» Passage
○ ○ ○
Preheat oven to 200°C or 400°F

17 ounces or 500 ml of water
4 ounces or 115 g butter
a good pinch of salt

2 cups or 260 g regular flour or farina 00

4 eggs plus 2 egg yolks

Heat the water, salt and butter until the butter melts and then turn the heat up to bring it to a boil. Remove it from the heat and dump in all the flour at once, stirring it vigorously until it forms a thick, smooth and sticky dough. Using an electric mixer, beat the eggs and yolks in one by one until the dough becomes very smooth and shiny.

Put parchment or baking paper on a baking sheet or placca and then, if you want the easy way, pipe the dough from a pastry bag in the shapes you want. Longish bars make éclairs, round mounds make cream puffs. You do not have to leave a lot of space around your shapes because most of their growth is up, and if they do touch as they grow, they are easily separated.
○ ○ ○
» Task list
**A)** According to the choux pastry recipe, what shape of dough makes cream puffs?
**B)** Continue the choux pastry recipe from the point where it stops.

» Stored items
○ ○ ○
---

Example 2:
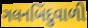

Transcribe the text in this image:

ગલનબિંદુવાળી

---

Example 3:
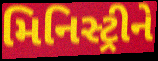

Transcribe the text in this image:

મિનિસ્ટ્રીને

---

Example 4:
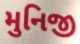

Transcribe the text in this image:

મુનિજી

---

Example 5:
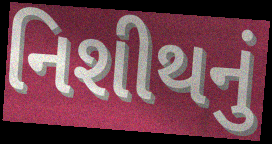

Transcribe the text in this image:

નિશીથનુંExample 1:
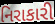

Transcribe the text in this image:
○ ○ ○
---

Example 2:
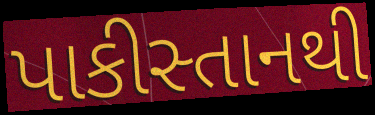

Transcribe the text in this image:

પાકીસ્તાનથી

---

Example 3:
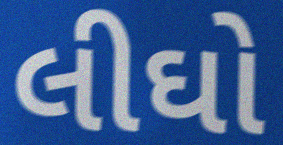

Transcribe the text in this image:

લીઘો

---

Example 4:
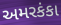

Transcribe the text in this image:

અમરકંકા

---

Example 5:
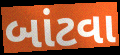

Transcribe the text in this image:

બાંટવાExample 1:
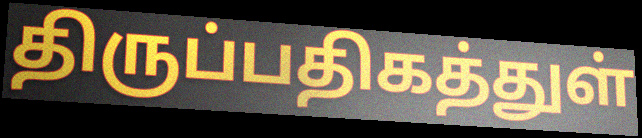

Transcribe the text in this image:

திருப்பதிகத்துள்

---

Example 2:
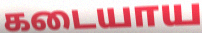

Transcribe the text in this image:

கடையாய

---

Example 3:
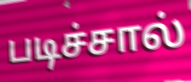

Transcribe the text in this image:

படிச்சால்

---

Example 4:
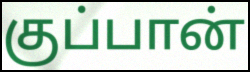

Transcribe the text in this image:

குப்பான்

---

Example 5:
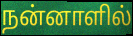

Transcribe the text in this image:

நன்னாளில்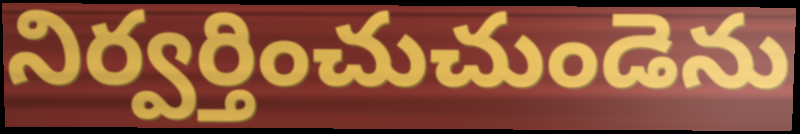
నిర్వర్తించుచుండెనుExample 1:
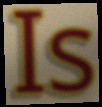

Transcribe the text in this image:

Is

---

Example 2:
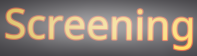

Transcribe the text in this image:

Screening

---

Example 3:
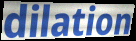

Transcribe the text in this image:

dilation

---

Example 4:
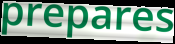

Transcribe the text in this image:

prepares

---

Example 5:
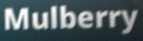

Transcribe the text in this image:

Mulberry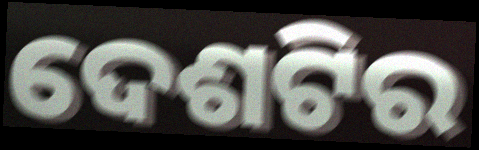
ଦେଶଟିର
○ ○ ○
» Responses to the tasks
**A)** Round mounds make cream puffs.

**B)**
If you want to do it the hard way, use two spoons to form the shapes. The first time I ever made pate à choux as a young wife I had neither electric mixer nor pastry bag. By the time I finished them I was convinced I would never bother again. With those two inexpensive helpers, it’s almost child’s play. Almost.

Put one baking sheet into the oven on a middle rack and bake for 15 minutes, then lower the temperature to 190°C or 375°F and cook for 10 t0 15 minutes more. They should be puffed up, dry and firm on the outside. Using a skewer or a sharp knife, pierce each pastry to allow steam to escape. You’ll need to turn the oven up again for the next batch.

As soon as they are out of the oven and have been pierced, cool them on a cooling rack. If they seem too delicate they may be a bit undercooked. Bite into one and see. They can be put back into the oven and cooked a few more minutes with no penalty at all.

This recipe will make about three baking batches. The only time consuming thing is putting them in, taking them out. They mix up easier and faster than brownie mix.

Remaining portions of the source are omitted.